Field Note

The weights never move, and the system learns anyway

LEARNING 2026·07·02

The default

An agent in production learns nothing between sessions. Its weights were fixed the day training ended, and inference reads them without ever writing them, so the thousandth session runs on exactly the model the first one did. That is not a limitation waiting on a better release; it is what a deployed model is, by design.

The one place a model does adapt is its context window. Inside a session it picks up your vocabulary, your constraints, your corrections, and the adaptation is real. It is also rented: the window is bounded, it belongs to one session, and when the session ends the adaptation ends with it.

So if a system built on models is to learn at all, the learning has to be constructed outside the model. Something has to capture what a window discovered, persist it beyond the session, and re-inject it where the next window can use it. That construction lives where we have located reliability, craft, and the placement of capability before: in the layer around the model. What follows is the construction as it runs in our own production: capture, the record it accumulates, the routing of findings, an automated tier, and the gate that keeps it honest.

Capture

The loop's input is operator feedback at the moment work is reviewed. CCL, the lab's CEO-facing AI PA, produces work across design, prose, planning, and code, and every piece passes through the operator's review on its way out; the feedback that review produces is captured in both polarities, verbatim, with its date attached.

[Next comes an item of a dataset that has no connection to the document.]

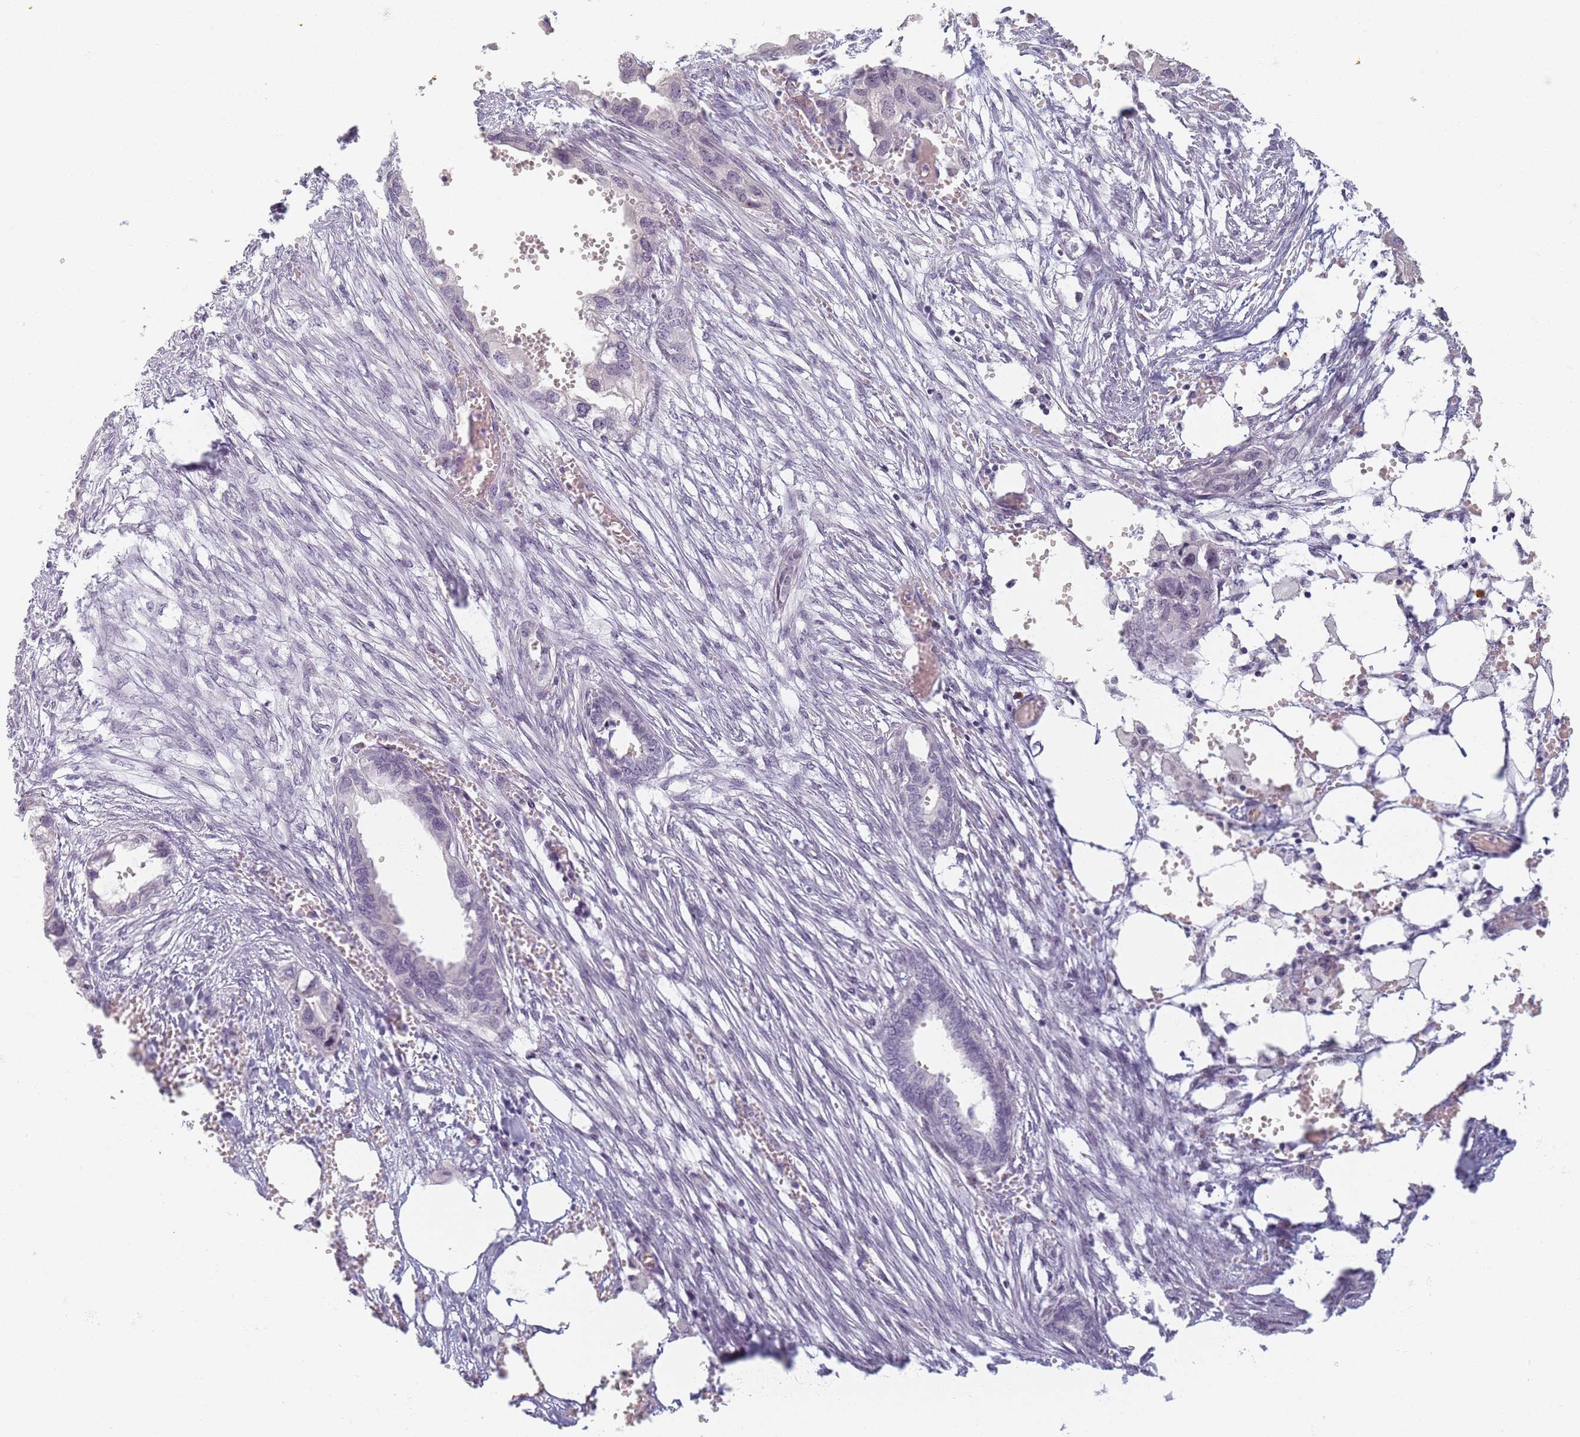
{"staining": {"intensity": "negative", "quantity": "none", "location": "none"}, "tissue": "endometrial cancer", "cell_type": "Tumor cells", "image_type": "cancer", "snomed": [{"axis": "morphology", "description": "Adenocarcinoma, NOS"}, {"axis": "morphology", "description": "Adenocarcinoma, metastatic, NOS"}, {"axis": "topography", "description": "Adipose tissue"}, {"axis": "topography", "description": "Endometrium"}], "caption": "Adenocarcinoma (endometrial) was stained to show a protein in brown. There is no significant expression in tumor cells.", "gene": "SLC38A9", "patient": {"sex": "female", "age": 67}}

Rejections become written rules with the exact correction embedded. The design guardrails file opens by declaring that every anti-pattern in it traces to a specific rejection during design work, each entry carrying what was said and when. The prose discipline is built the same way: the rule against a chopped, fragmentary sentence rhythm quotes the correction that produced it, "you're doing that weird writing with short sentences again", inside the rule itself, so the rule carries its own evidence.

Praise runs through the same machinery, and it turns out to be load-bearing rather than decorative. A page the operator praised became the named benchmark the design skill now measures new work against. The corpus of examples the writing skill draws on was restricted to praised work only. A behavior praised once in April, presenting a decision with a recommendation attached instead of a menu of options, was a standing rule by May.

Praise that received no explicit save was still in the record, findable, and it steered nothing: the record captures by default, encoding is an act, and what the loop does not encode, it does not run on.

The record

Corrections land in the moment they are made; retrospectives are what find the ones that repeat. Every session the system runs is kept, and the full record is semantically searchable: 1,300 sessions, 118,869 chunks of conversation. The substrate matters because it turns the question of whether we have seen a failure before from a memory exercise into a query.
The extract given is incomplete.